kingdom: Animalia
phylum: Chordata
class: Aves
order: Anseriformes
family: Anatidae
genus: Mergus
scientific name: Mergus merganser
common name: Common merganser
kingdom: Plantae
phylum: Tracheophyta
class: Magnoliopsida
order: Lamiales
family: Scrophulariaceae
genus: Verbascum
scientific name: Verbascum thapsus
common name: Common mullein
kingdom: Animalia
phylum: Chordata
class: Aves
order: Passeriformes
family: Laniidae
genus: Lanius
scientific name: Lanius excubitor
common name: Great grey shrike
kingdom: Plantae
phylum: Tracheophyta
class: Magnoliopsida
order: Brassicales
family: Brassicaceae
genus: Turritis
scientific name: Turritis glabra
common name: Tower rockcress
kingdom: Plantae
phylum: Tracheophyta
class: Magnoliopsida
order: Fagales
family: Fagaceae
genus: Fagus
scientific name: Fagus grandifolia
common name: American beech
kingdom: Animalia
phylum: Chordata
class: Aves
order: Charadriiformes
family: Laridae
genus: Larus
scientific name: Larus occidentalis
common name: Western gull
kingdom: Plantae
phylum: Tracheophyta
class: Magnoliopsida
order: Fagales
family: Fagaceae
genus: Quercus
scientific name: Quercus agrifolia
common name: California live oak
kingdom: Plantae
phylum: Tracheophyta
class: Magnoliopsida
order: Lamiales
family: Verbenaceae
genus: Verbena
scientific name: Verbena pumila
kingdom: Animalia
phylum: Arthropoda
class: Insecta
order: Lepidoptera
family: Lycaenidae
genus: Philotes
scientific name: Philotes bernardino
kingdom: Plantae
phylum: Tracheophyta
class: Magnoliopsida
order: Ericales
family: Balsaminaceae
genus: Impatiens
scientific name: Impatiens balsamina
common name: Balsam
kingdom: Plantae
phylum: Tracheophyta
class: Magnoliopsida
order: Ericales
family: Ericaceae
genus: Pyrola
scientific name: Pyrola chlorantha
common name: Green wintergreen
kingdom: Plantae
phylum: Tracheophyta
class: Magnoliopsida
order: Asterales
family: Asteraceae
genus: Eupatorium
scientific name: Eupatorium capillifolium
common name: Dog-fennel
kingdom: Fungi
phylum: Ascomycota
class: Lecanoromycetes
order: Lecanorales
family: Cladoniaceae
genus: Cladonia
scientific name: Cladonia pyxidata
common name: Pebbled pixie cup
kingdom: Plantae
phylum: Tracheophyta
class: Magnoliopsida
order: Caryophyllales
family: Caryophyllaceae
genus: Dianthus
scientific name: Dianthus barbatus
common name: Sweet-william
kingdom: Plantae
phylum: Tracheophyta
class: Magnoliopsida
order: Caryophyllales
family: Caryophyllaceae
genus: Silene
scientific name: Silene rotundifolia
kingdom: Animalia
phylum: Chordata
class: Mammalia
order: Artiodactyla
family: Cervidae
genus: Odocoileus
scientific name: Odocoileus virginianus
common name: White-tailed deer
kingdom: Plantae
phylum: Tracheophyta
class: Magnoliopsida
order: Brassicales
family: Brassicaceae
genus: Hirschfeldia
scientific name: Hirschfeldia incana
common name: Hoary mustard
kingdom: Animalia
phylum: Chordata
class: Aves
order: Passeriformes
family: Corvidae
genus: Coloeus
◇ ◇ ◇ ◇
__What the task asks__. Convert the lines of the records above, between the line holding "order: Charadriiformes" and the line holding "genus: Cladonia", inclusive, into a numbered list, omitting blank lines.

__Answer__.
1. order: Charadriiformes
2. family: Laridae
3. genus: Larus
4. scientific name: Larus occidentalis
5. common name: Western gull
6. kingdom: Plantae
7. phylum: Tracheophyta
8. class: Magnoliopsida
9. order: Fagales
10. family: Fagaceae
11. genus: Quercus
12. scientific name: Quercus agrifolia
13. common name: California live oak
14. kingdom: Plantae
15. phylum: Tracheophyta
16. class: Magnoliopsida
17. order: Lamiales
18. family: Verbenaceae
19. genus: Verbena
20. scientific name: Verbena pumila
21. kingdom: Animalia
22. phylum: Arthropoda
23. class: Insecta
24. order: Lepidoptera
25. family: Lycaenidae
26. genus: Philotes
27. scientific name: Philotes bernardino
28. kingdom: Plantae
29. phylum: Tracheophyta
30. class: Magnoliopsida
31. order: Ericales
32. family: Balsaminaceae
33. genus: Impatiens
34. scientific name: Impatiens balsamina
35. common name: Balsam
36. kingdom: Plantae
37. phylum: Tracheophyta
38. class: Magnoliopsida
39. order: Ericales
40. family: Ericaceae
41. genus: Pyrola
42. scientific name: Pyrola chlorantha
43. common name: Green wintergreen
44. kingdom: Plantae
45. phylum: Tracheophyta
46. class: Magnoliopsida
47. order: Asterales
48. family: Asteraceae
49. genus: Eupatorium
50. scientific name: Eupatorium capillifolium
51. common name: Dog-fennel
52. kingdom: Fungi
53. phylum: Ascomycota
54. class: Lecanoromycetes
55. order: Lecanorales
56. family: Cladoniaceae
57. genus: Cladonia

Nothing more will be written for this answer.